Not on my watch. Not while I have the audacity to unite myself to the living God whose bloodied image hangs in my home. If I accept the Gospel, I accept ALL of it. Including the part that says love came down and was tortured and murdered.
As I researched the corruption, my eyes were opened and, while I was horrified, I also received a great measure of confidence and peace. My prior grief was rooted in the confusing and erroneous suspicion that somehow evil had infiltrated Christ Himself. It had not. It is an enemy that can only lie and throw stones and pound nails. It cannot overtake Christ. It cannot stop Easter. And I see that the downfall of so many Catholics is that in our attempt to reconcile our faith with evil in clerical robes, we excuse that evil, ignore it, cover it, or change the story and language. We think it is healing balm but it is only a bandaid, covering the horrible truth.
In order to avoid a complete personal and communal loss of faith, we must learn how to identify what is bad and separate it from what is good.

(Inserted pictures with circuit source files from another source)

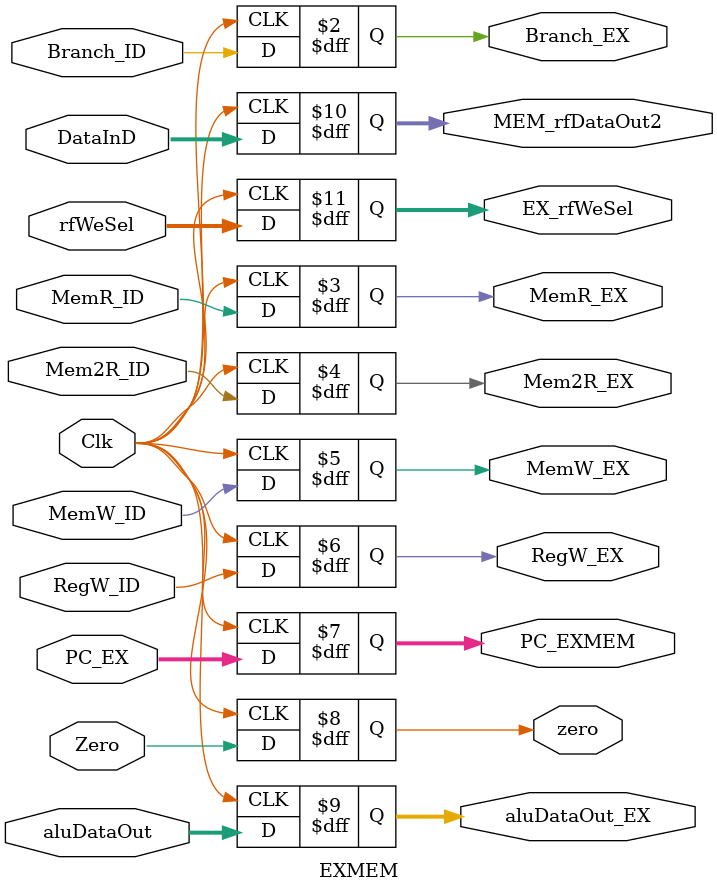
<source format=v>
module EXMEM(Branch_ID,MemR_ID,Mem2R_ID,MemW_ID,RegW_ID,PC_EX
              ,Zero,aluDataOut,DataInD,rfWeSel
              ,Branch_EX,MemR_EX,Mem2R_EX,MemW_EX
              ,RegW_EX,PC_EXMEM,zero,aluDataOut_EX
              ,MEM_rfDataOut2,EX_rfWeSel,Clk);
 //	input reg jump_ID;						
 //	input reg RegDst;						
	input  Branch_ID;						
	input  MemR_ID;					
	input  Mem2R_ID;						
	input  MemW_ID;
	input  RegW_ID;						
//	input reg Alusrc;						
//	input reg[1:0]ExtOp;
//	input reg[4:0] Aluctrl;	    
	
	input [31:0]PC_EX;     
	
	input  Zero; 
	input  [31:0] aluDataOut;          
//	input  [31:0] EX_rfDataOut2;      
	input  [31:0] DataInD;
	input  [4:0] rfWeSel;       //opCode[20:16] rt  or opCode[15:11] rd ?

  input Clk;
  
	
  	
//	output reg jump_EX;						
// 	output reg RegDst_EX;						
	output reg Branch_EX;						
	output reg MemR_EX;					
	output reg Mem2R_EX;						
	output reg MemW_EX;
	output reg RegW_EX;						
//	output reg Alusrc_ID;						
//	output reg[1:0]ExtOp_ID;
//	output reg[4:0] Aluctrl_ID;  
	
	output reg [31:0]PC_EXMEM;  
	
	output reg zero;   
	output reg [31:0] aluDataOut_EX;       
	output reg [31:0] MEM_rfDataOut2;
	output reg [4:0] EX_rfWeSel;
	
	
	always@(posedge Clk)
	begin
//	jump_EX=jump_ID;
//	RegDst_ID=RegDst_ID;
	Branch_EX=Branch_ID;	
	MemR_EX=MemR_ID;
	Mem2R_EX=Mem2R_ID;	
	MemW_EX=MemW_ID;
	RegW_EX=RegW_ID;	
//	Alusrc_EX=Alusrc_ID;					
//	ExtOp_ID=ExtOp;
//	Aluctrl_ID=Aluctrl;
	
	PC_EXMEM=PC_EX;
	
	zero=Zero;
	aluDataOut_EX=aluDataOut;
	//MEM_rfDataOut2=EX_rfDataOut2;
	MEM_rfDataOut2=DataInD;
	EX_rfWeSel=rfWeSel;
  end
	
	
	endmodule
</source>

There are many faithless priests. There are many Catholics who also do not believe. Not only is it “okay” to demand that these distinctions be made, but we are obligated by the Gospel and compelled by our love of Christ to do so.
By the time the McCarrick scandal hit, I was prepared for the blow and I was not shaken in faith. I knew that he was a troubled priest and I knew that the men close to him were similarly troubled. I had faced it head on and wept and raged. I didn’t know all…but I knew enough.

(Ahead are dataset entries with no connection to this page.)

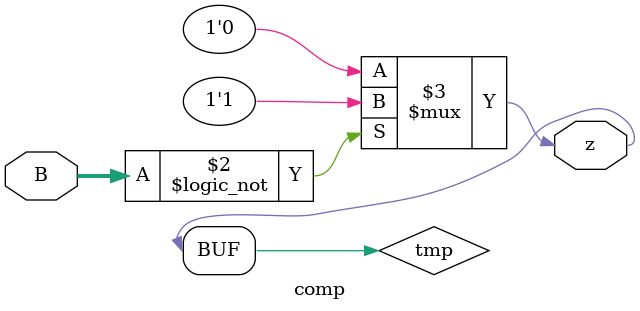
<source format=v>
module comp(B, z);
  input [15:0]B;
  output z;
  reg tmp;
  
  initial tmp = 0;
  assign z = tmp;

    always@(*)
      tmp = (B==0) ? 1'b1 : 1'b0;

endmodule

</source>
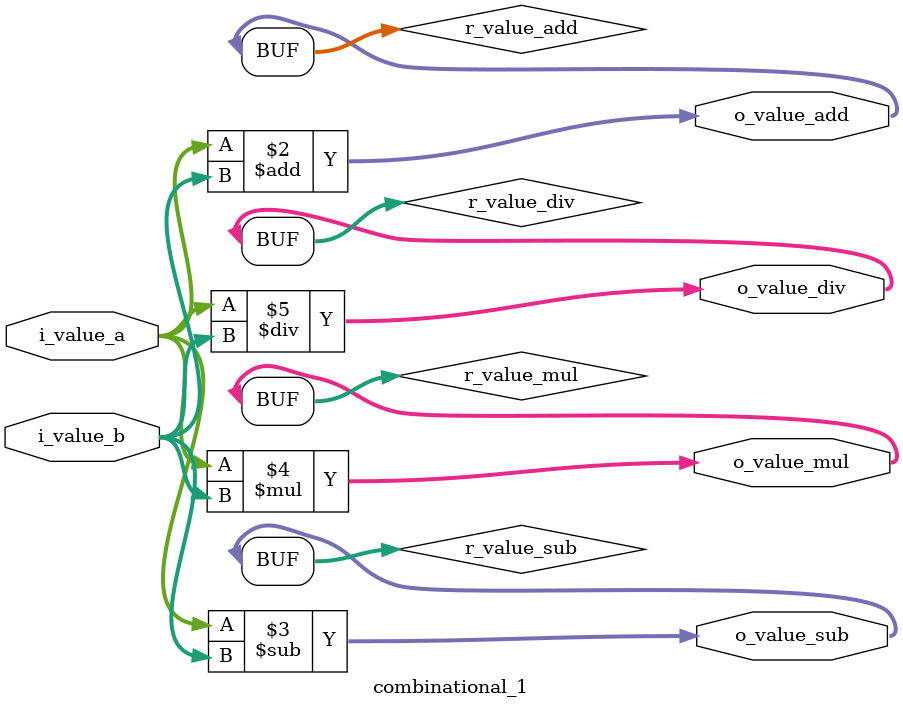
<source format=v>
`timescale 1ns / 1ps

module combinational_1(
    input	[7:0] i_value_a,
    input	[7:0] i_value_b,
    output	[7:0] o_value_add,
    output	[7:0] o_value_sub,
    output	[7:0] o_value_mul,
    output	[7:0] o_value_div	);

    reg  [7:0] r_value_add;
    reg  [7:0] r_value_sub;
    reg  [7:0] r_value_mul;
    reg  [7:0] r_value_div;

    always @(*) begin
        r_value_add = i_value_a + i_value_b;
        r_value_sub = i_value_a - i_value_b;
        r_value_mul = i_value_a * i_value_b;
        r_value_div = i_value_a / i_value_b;
    end

    assign o_value_add = r_value_add;
    assign o_value_sub = r_value_sub;
    assign o_value_mul = r_value_mul;
    assign o_value_div = r_value_div; 

endmodule

</source>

Many in the Church at the time were talking about leaving Christ because of Judas. Because they were hurt. And shocked. Just like I had been hurt and shocked in the years before. But sometimes we fall or leave because we have set up our own Catholic identity as a little idol…and the edifice starts to crumble. Embarrassing. Uncomfortable. Frightening.
We are terrified that our commitment to the institution will prove us to be fools and abusers. So we defend the indefensible in order to protect our identity. We also defend out of a great desire to love, respect, and honor others whom we are bound to love.

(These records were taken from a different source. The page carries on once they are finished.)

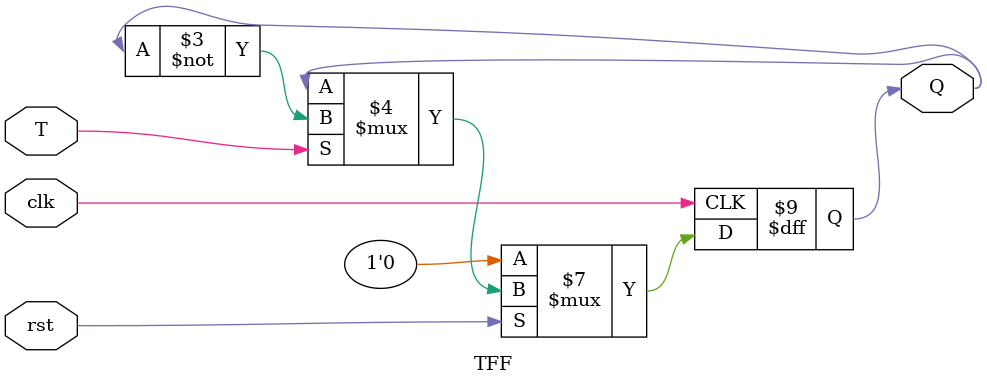
<source format=v>
module TFF
(
	T,
	clk,
	Q,
	rst
);

	input T, clk, rst;
	output reg Q;

	always @(posedge clk)
	begin
	if(~rst)
		Q <= 1'b0;
	else if(T)
		Q <= ~Q;
	end

endmodule


</source>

My time of doubt and darkness lasted about two years and I did not know if it would end. I begged the Lord for healing and He answered my prayer but He also waited. He allowed me to suffer that spiritual injury and loss of connection. He stood silent (but active) while I grappled with the darkness of evil in mankind and myself. And then all at once, He lifted the heaviest part of that burden.
For those who might mistake this article as some kind of personal boast, I assure you that it is not. My suffering was not (is not) well done. Not poetic. Not admirable in any way. If it had been public, it would have scandalized many. If you knew my failings even now, you would not follow me. My only boast is that, through the grace of Jesus Christ, I begged Him not to let me go…
And He didn’t. He doesn’t.
I stood in the middle of darkness and confusion and pain and stayed connected only by speaking the truth to God, myself, and others. My desperation and inability to see and move was as real as the traumatic physical damage of my concussion. And lasted much longer.
I do not know what the future brings for me or for the Church in the short term (although I do know how it all ends). But I will tell you one thing that I hope takes you to a place of grappling… and I hope you let Jesus raise you up…
The Church is filled with wolves and jackals. They are overcome by the spirit of the anti-Christ who has existed since the fall of Lucifer and over whom Christ has the eternal victory. But the days of evil are numbered. And even if it inhabits every holy office of Rome, it sits there as an imposter.
What do we do when bad men sit in positions of power in the Church? Stand fast. We are not leaving. If they keep the robes of Christ but deny Him with their teachings, then they have placed themselves and many others in eternal peril.
But let it not be us…
Stand fast.
Do not lose hope.
Cling to Christ.
The Church is not a nation. It cannot be overthrown. Even if it has to live in the catacombs of our homes and hearts while corrupt men grow fat on the goodness of the faithful…
Stand fast. Breathe. Call on Jesus. Wait.